Comment les pays réagissent-ils ? Certains utilisent des mesures ciblées pour alléger le fardeau de leur population, tandis que d’autres ont recours à davantage de subventions et de contrôles des prix pour limiter les effets inflationnistes de la hausse des prix internationaux, mais cela aggravera les soldes budgétaires en l’absence de mesures compensatoires.

Les subventions énergétiques à elles seules pourraient augmenter jusqu’à 22 milliards de dollars pour les pays importateurs de pétrole en 2022. Cela représente de l’argent qui aurait autrement pu être dépensé pour un soutien plus ciblé ou d’autres mesures prioritaires. En plus des subventions existantes, certains pays ont introduit des mesures pour atténuer l’impact de la hausse des prix, telles que les transferts directs et la baisse des tarifs sur les denrées alimentaires, ce qui augmentera les coûts budgétaires.

Que doivent faire les décideurs ?

Les arbitrages politiques à court terme sont devenus de plus en plus complexes pour les pays importateurs de pétrole du Moyen-Orient et d’Afrique du Nord. La maîtrise de l’inflation est une priorité essentielle, malgré des reprises fragiles. Dans les pays où il existe des risques d’augmentation des anticipations d’inflation ou d’élargissement des pressions sur les prix, les taux directeurs doivent augmenter.

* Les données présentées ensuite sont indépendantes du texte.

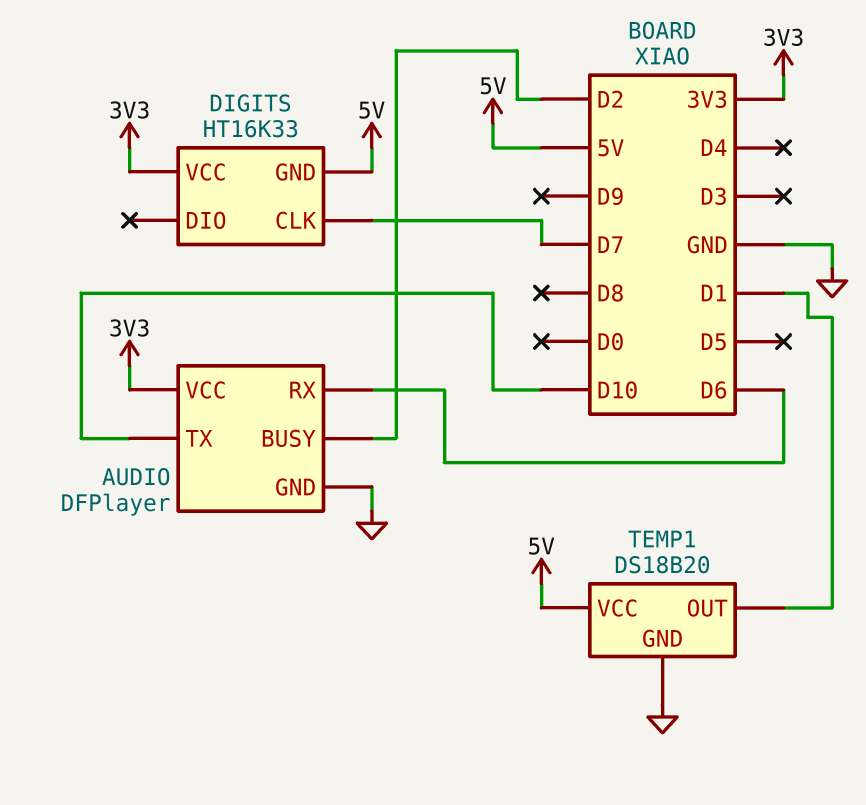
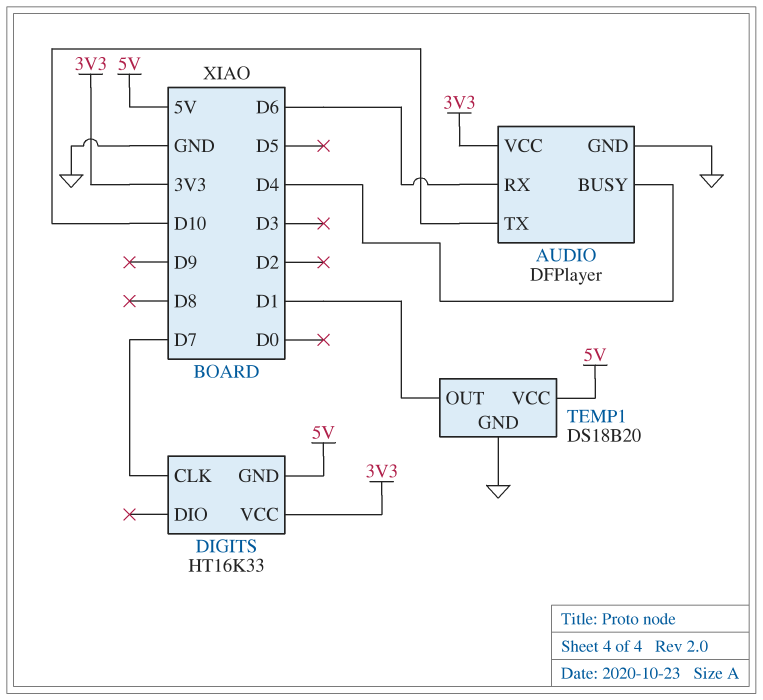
AUDIO pin BUSY: D2 -> D4

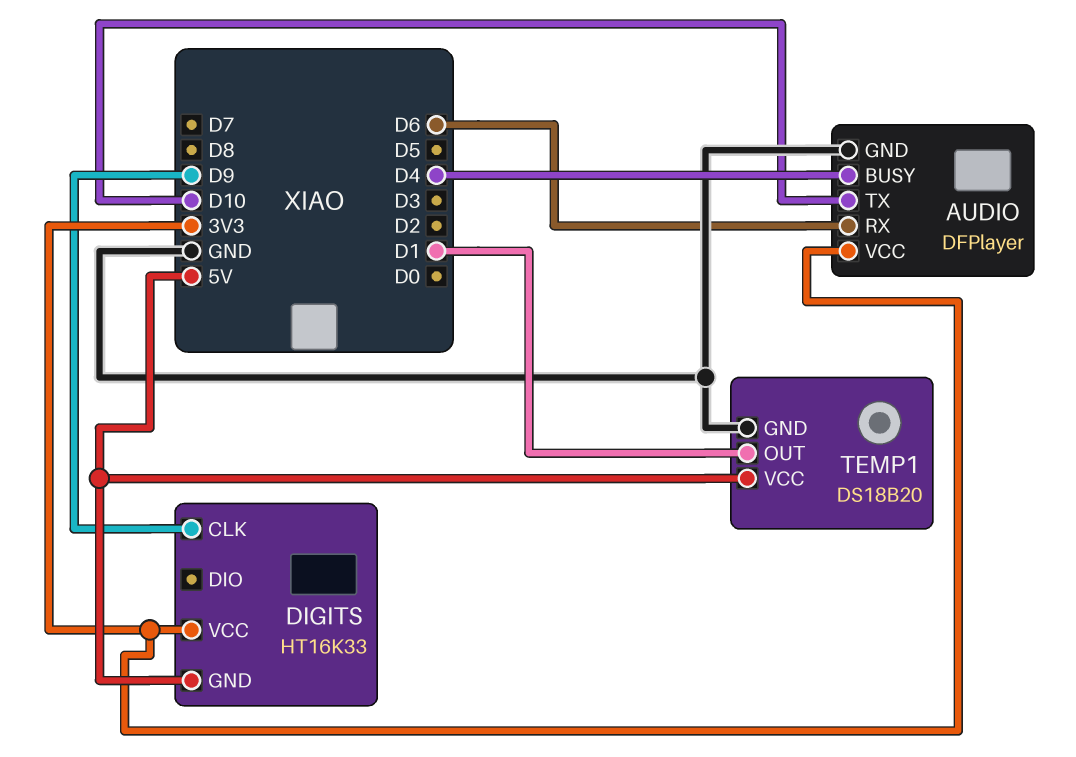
DIGITS pin CLK: D7 -> D9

Une communication claire et transparente sera essentielle pour guider les marchés.

Il est également urgent que les pays s’attaquent aux risques liés à la sécurité alimentaire et atténuent l’impact des prix internationaux élevés sur les pauvres. Le moyen le plus efficace est de s’assurer que les ménages vulnérables sont protégés par des transferts ciblés, temporaires et transparents. Là où les filets de sécurité sont moins solides, les prix pourraient être augmentés progressivement. Pour les pays à faible revenu, un soutien financier soutenu de la communauté internationale est crucial.

Pour les pays fortement endettés, ces mesures devraient être accompagnées de mesures compensatoires ailleurs, par exemple en réduisant les dépenses inutiles, en promouvant une équité fiscale supplémentaire ou une combinaison des deux, afin de préserver la viabilité de la dette compte tenu de l’espace budgétaire limité.

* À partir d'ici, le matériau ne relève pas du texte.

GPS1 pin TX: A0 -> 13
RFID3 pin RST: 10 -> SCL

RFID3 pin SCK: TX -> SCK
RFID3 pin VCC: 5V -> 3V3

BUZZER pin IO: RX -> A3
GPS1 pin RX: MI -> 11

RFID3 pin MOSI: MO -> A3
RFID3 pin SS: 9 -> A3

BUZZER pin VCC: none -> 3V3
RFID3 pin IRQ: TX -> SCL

La coordination des politiques budgétaires et monétaires et leur ancrage dans des cadres politiques crédibles à moyen terme contribueront à faciliter ces arbitrages.

Ces défis soulignent l’importance de poursuivre les réformes structurelles, qui aideront les pays à surmonter les futurs chocs macroéconomiques et à accélérer la reprise. Les mesures qui renforcent l’efficacité des dépenses publiques et de la collecte des recettes, notamment grâce à la numérisation, promeuvent l’activité du secteur privé et renforcent les filets de sécurité sociale seront toutes des priorités importantes.

Alors que les pays du Moyen-Orient et de l’Afrique du Nord s’efforcent d’adapter leurs politiques macroéconomiques aux nouvelles réalités géopolitiques, le FMI continuera de les aider par le biais de conseils stratégiques, de financements et de renforcement des capacités.